#### WORK INSTRUCTIONS:
Copy out the lines of the records word for word, starting at the line that contains "Aggiungi come fonte preferita su Google" and ending after the line that contains "Rossi nei riguardi di Marc Marquez.".

────────

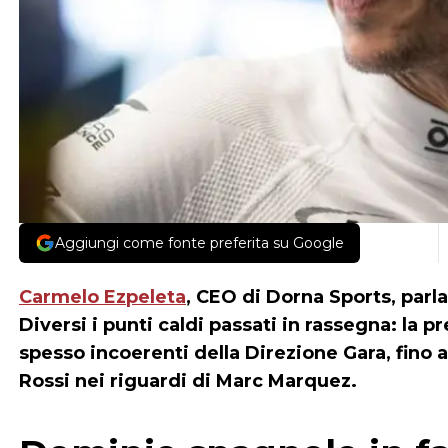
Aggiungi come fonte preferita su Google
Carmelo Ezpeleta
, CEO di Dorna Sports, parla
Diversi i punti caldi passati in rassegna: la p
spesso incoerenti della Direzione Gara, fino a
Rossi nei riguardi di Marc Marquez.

────────

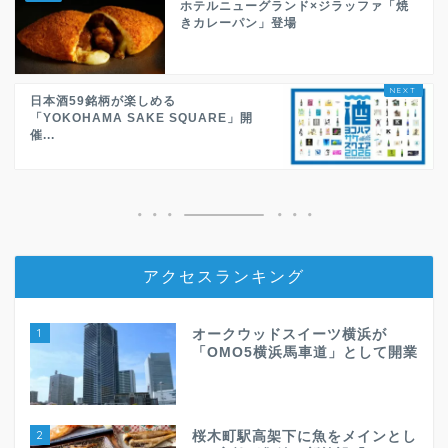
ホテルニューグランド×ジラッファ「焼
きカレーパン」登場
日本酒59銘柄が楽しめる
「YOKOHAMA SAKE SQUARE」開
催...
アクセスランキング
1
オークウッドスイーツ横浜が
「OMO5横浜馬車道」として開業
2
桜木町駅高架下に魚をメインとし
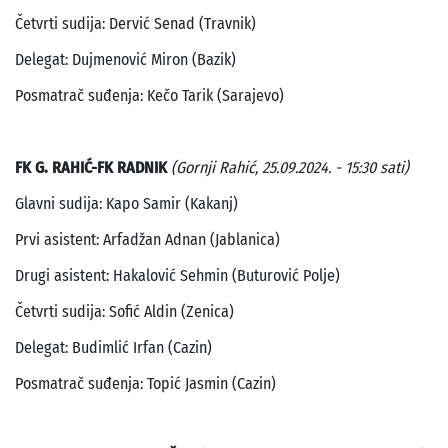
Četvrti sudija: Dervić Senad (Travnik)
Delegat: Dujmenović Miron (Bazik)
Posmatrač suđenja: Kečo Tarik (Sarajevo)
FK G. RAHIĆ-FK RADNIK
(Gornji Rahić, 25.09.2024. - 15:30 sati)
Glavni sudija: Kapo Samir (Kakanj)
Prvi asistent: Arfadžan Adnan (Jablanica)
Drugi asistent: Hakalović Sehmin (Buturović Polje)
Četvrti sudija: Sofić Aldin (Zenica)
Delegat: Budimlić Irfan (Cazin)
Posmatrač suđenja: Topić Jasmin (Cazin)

────────

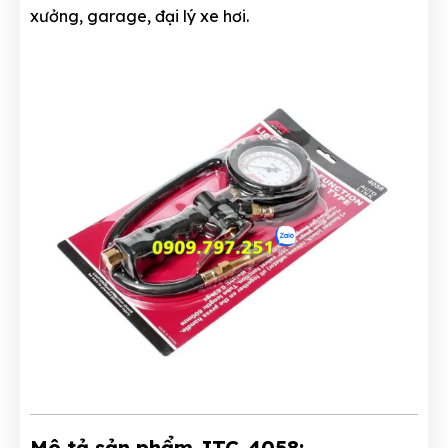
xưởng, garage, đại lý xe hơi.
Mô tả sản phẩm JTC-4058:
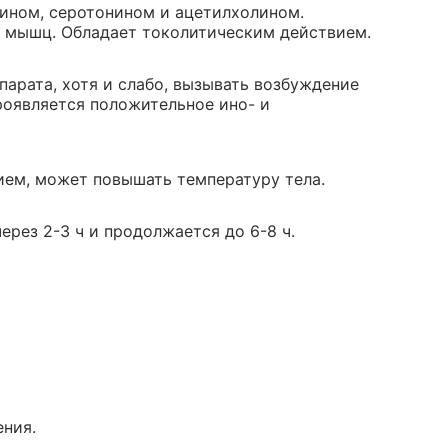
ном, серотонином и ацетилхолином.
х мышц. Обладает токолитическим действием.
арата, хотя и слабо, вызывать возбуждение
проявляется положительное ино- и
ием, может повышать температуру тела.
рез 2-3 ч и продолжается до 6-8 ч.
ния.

────────

#### ANSWER BELOW:
Aggiungi come fonte preferita su Google
Carmelo Ezpeleta
, CEO di Dorna Sports, parla
Diversi i punti caldi passati in rassegna: la p
spesso incoerenti della Direzione Gara, fino a
Rossi nei riguardi di Marc Marquez.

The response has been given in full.